A fabricante de alimentos Mondelez, por exemplo, desenvolve e estimula seus colaboradores, fornecedores e consumidores a atuar nas iniciativas da companhia. “São várias as atividades realizadas anualmente com crianças e adolescentes de instituições parceiras, sempre no horário de trabalho, além de promovermos eventos de serviço à comunidade dentro da companhia. Temos também oficinas com o voluntariado que apoiam empreendedoras no projeto de geração de renda e na comercialização dos produtos”, diz Maria Claudia Souza, diretora de assuntos corporativos e governamentais.
A executiva reforça a importância da participação em projetos sociais em qualquer escala. O evento global Purpose Day, promovido pela empresa com o objetivo de mudar a mentalidade dos funcionários em prol das causas sociais e humanas, contou com a participação de 80.000 colaboradores no mundo todo. Nessa ação, que ocorreu em outubro de 2020, foram economizados 54 milhões de litros de água, número suficiente para o abastecimento por um mês de uma cidade com até 10.000 habitantes. “Houve um forte engajamento do time brasileiro e seus 8.000 participantes. Eles ficaram sem utilizar o carro por um dia, fizeram a separação e destinação adequada dos resíduos pós-consumo, doaram roupas, alimentos, brinquedos e livros”, diz Souza. No fim, a equipe brasileira venceu a gincana.

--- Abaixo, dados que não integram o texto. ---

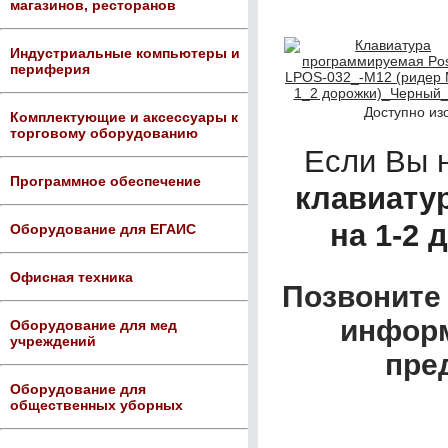
магазинов, ресторанов
Индустриальные компьютеры и
периферия
Доступно из
Комплектующие и аксессуары к
торговому оборудованию
Если Вы 
Программное обеспечение
клавиату
на 1-2
Оборудование для ЕГАИС
Офисная техника
Позвоните 
информ
Оборудование для мед
учреждений
пре
Оборудование для
общественных уборных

O cenário é preocupante no pós-pandemia. Falência de empresas, desemprego em alta e o moral comprometido compõem uma situação comparada a um quadro de guerra. Entre as principais angústias relatadas por entidades de apoio assistenciais está a redução das doações financeiras e de produtos.
O desafio das instituições que dependem de doações, nos próximos anos, será manter a arrecadação elevada. As propostas de parceria entre as empresas e o terceiro setor tiveram de ser reinventadas e avaliadas minuciosamente. Fatores como logística, informatização, captação e capacitação de voluntariados são dificuldades que ficaram ainda mais em evidência nesta crise sanitária e devem continuar por algum tempo. Como a vacinação ainda está longe de atingir uma grande parcela da população devido a seu ritmo lento, as medidas de auxílio são pensadas para durar, pelo menos, até o final de 2022.
Atualmente o Brasil ocupa a 74a posição entre os 136 países que mais fazem doações, no ranking World Giving Index. O índice é divulgado pela Charities Aid Foundation (CAF), organização internacional que apoia e capitaliza recursos para mais de 88.000 instituições de caridade no mundo todo. O primeiro lugar é dos Estados Unidos, em seguida estão Mianmar e Nova Zelândia.
É fácil entender as razões dessa posição do Brasil. Os países que estão mais bem posicionados nesse índice possuem incentivos fiscais mais amplos e abrangentes. Por exemplo, a lei americana estabelece que ações filantrópicas podem gerar abatimentos no imposto de renda de até 50%, enquanto aqui no Brasil o máximo permitido é 6%. Outro ponto importante que desmotiva a prática é o imposto sobre doações, cobrado em poucos países, entre eles o Brasil.
Mesmo com o país posicionado na parte inferior do ranking, os brasileiros pelo menos têm a intenção de se envolver em ações coletivas, mas só o fazem quando são impactados por campanhas. O Instituto Datafolha aponta em uma pesquisa realizada em 2020 que 92% dos brasileiros querem ser mais solidários, e geralmente são em ações pontuais. Portanto, vale ressaltar que há vontade por parte das pessoas e, nessa direção, empresas privadas, setor público e ONGs devem buscar maneiras de chegar a elas. Se o problema do método for resolvido, será possível alcançar níveis mais altos e fazer a ponte entre quem quer doar e quem precisa receber.